Abstract

This article proposes a robust load frequency control using a new optimal proportional-integral-derivative controller-based genetic moth swarm algorithm for islanded microgrids considering high wind power penetration. In such microgrids, the replacement of conventional generator units with a large number of renewable energy sources reduces the system inertia, which in turn causes undesirable influence on microgrid frequency stability, leading to weakening of the microgrid. Furthermore, sudden load shedding, load restoring, and short circuits caused large frequency fluctuations which threaten the system security and could lead to complete blackouts as well as damages to the system equipment.
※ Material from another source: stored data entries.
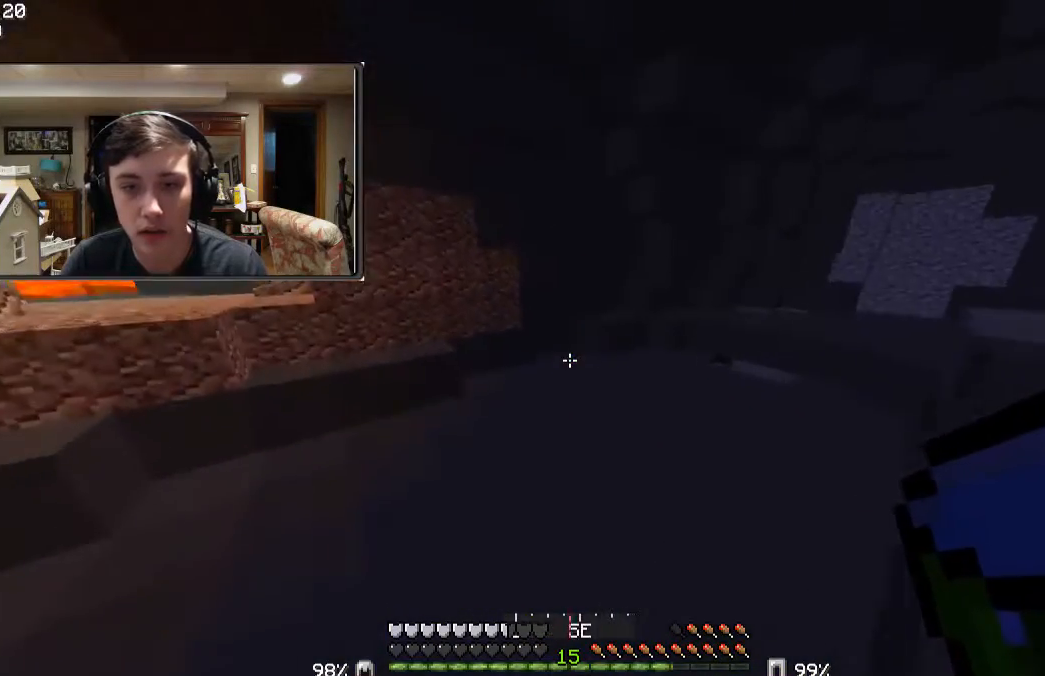
{"keys": ["a", "w"], "mouse": [], "events": []}
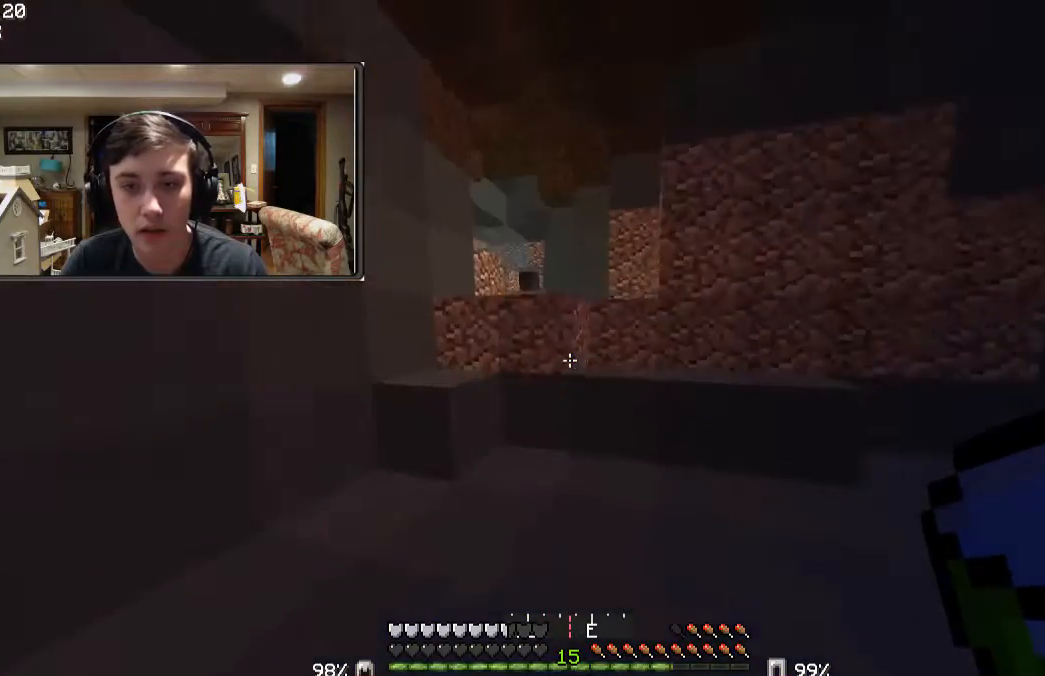
{"keys": ["w"], "mouse": [], "events": [[133, "a", "up"]]}
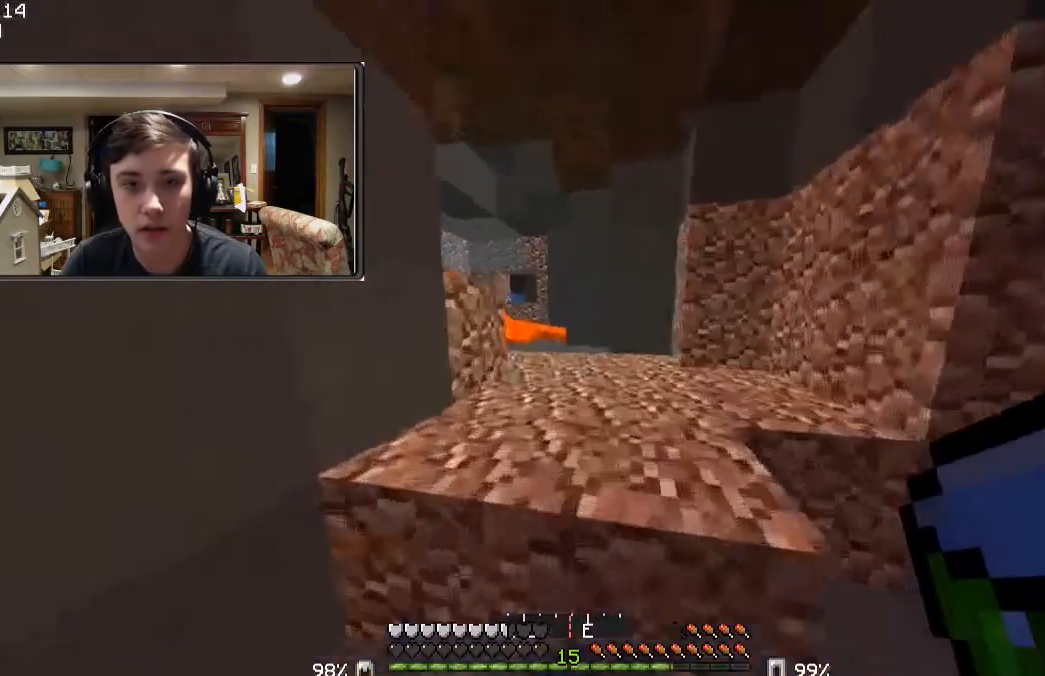
{"keys": ["w"], "mouse": [], "events": []}
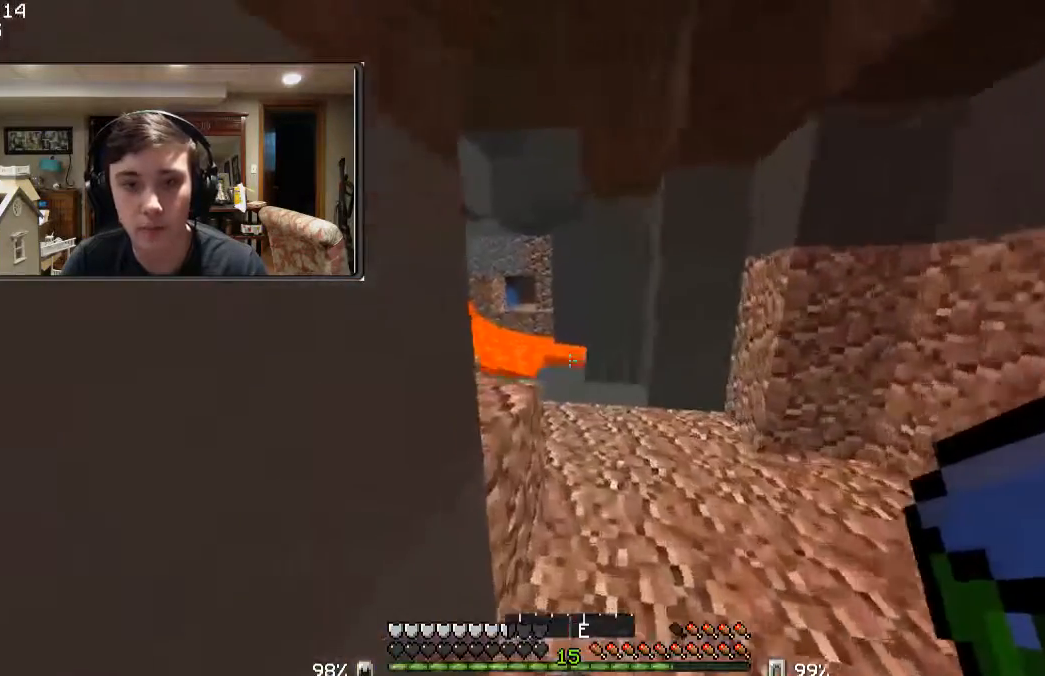
{"keys": ["d", "w"], "mouse": [], "events": [[33, "d", "down"]]}
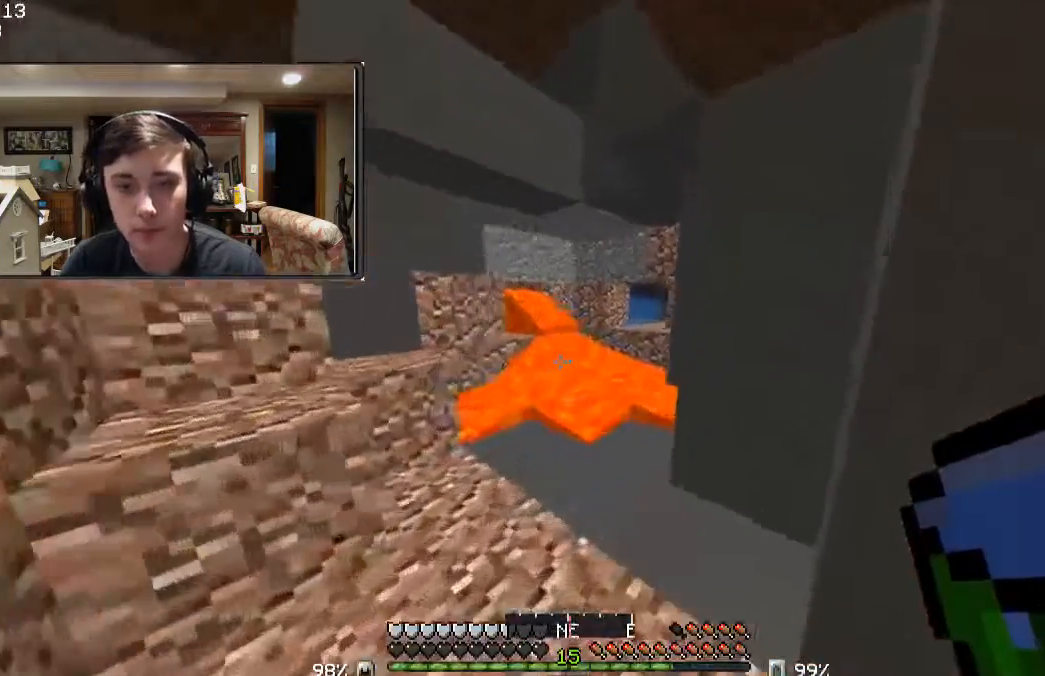
{"keys": [], "mouse": [], "events": [[100, "a", "down"], [200, "d", "up"], [300, "w", "up"], [400, "a", "up"]]}
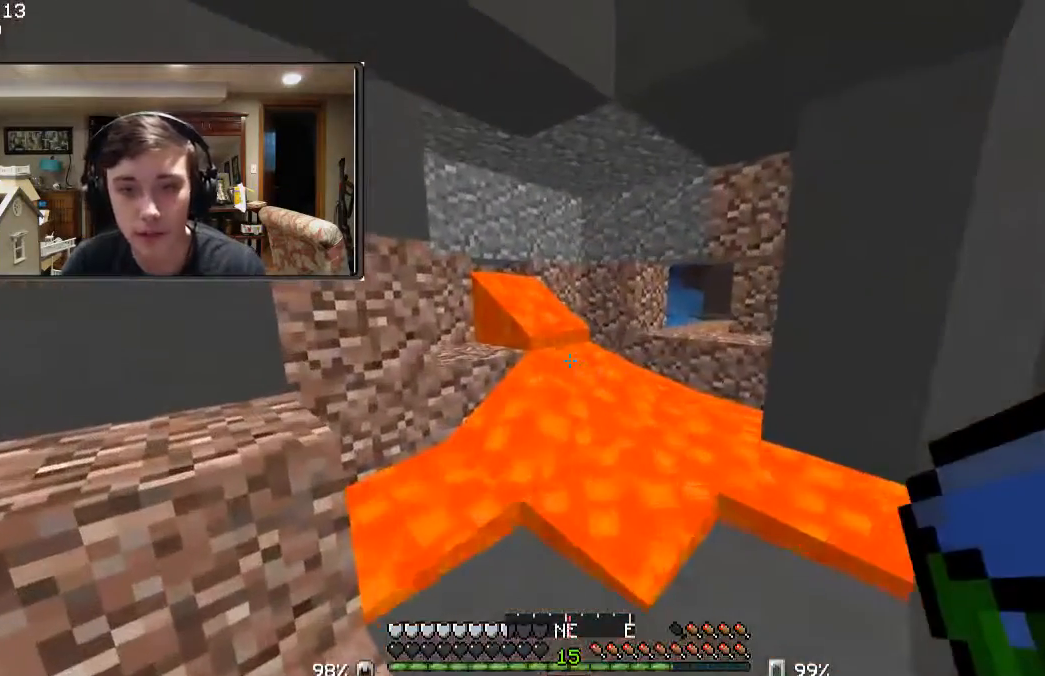
{"keys": ["s"], "mouse": [], "events": [[333, "s", "down"]]}
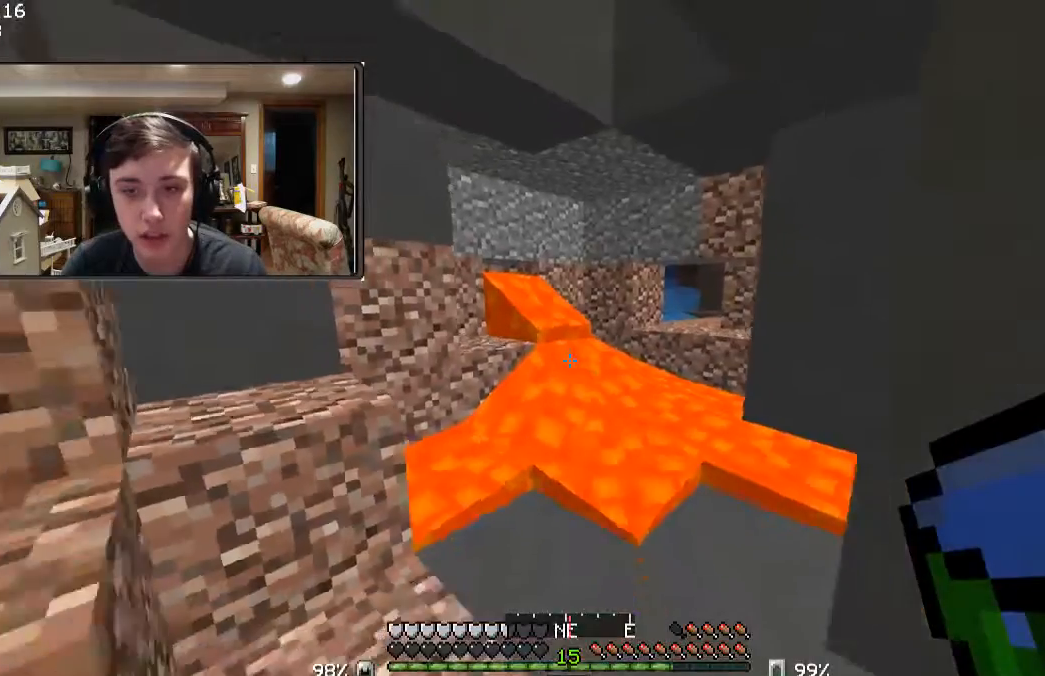
{"keys": ["a", "w"], "mouse": [], "events": [[200, "s", "up"], [300, "a", "down"], [333, "w", "down"]]}
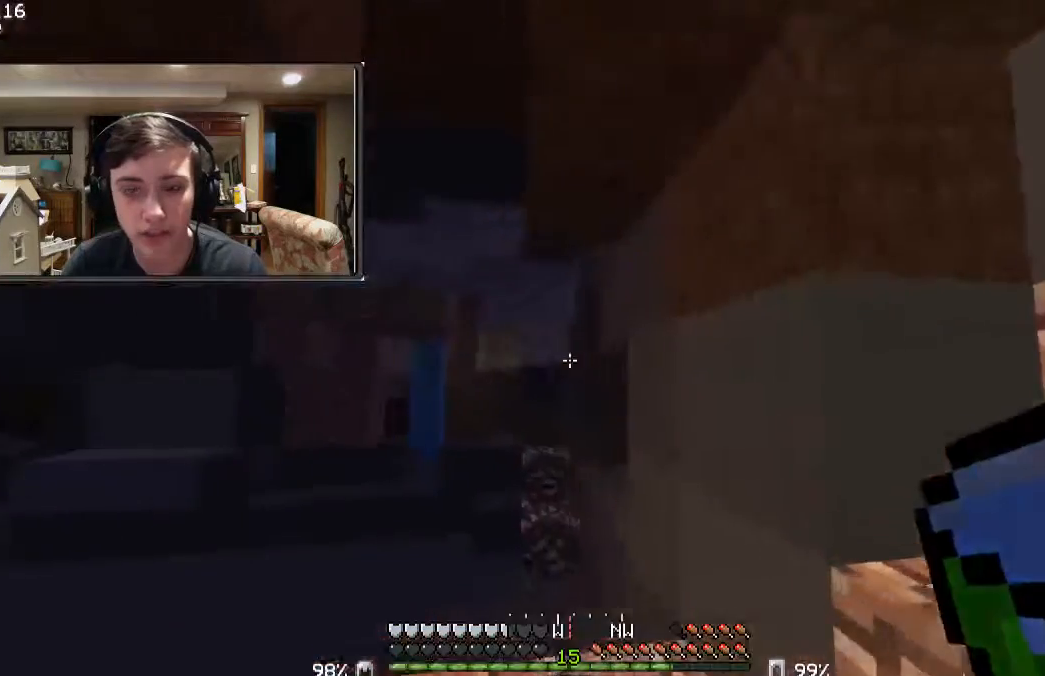
{"keys": ["w"], "mouse": [], "events": [[300, "a", "up"]]}
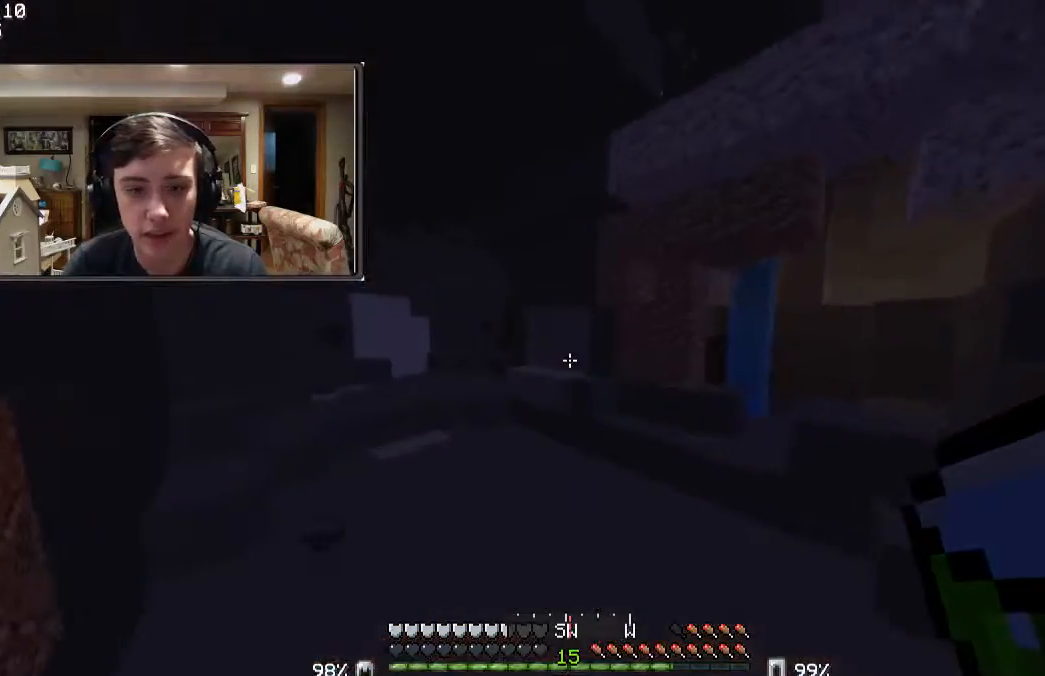
{"keys": ["a", "w"], "mouse": [], "events": [[133, "a", "down"]]}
In order to solve this challenge, this study proposes a new coordinated optimal load frequency control plus modified control signal to superconducting magnetic energy storage for compensating the microgrid frequency deviation ( increment f). To prove the effectiveness of the proposed coordinated control strategy, an islanded microgrid was tested for the MATLAB/Simulink simulation. The physical constraints of the turbines such as generation rate constraints and speed governor dead band are considered in this study. The results confirmed the effectiveness and robustness of the proposed coordination performance against all scenarios of different load profiles, wind power fluctuation, and system uncertainties in microgrid integrated with high penetration of wind farms. Moreover, the results have been compared with both: the optimal load frequency control with/without the effect of conventional superconducting magnetic energy storage.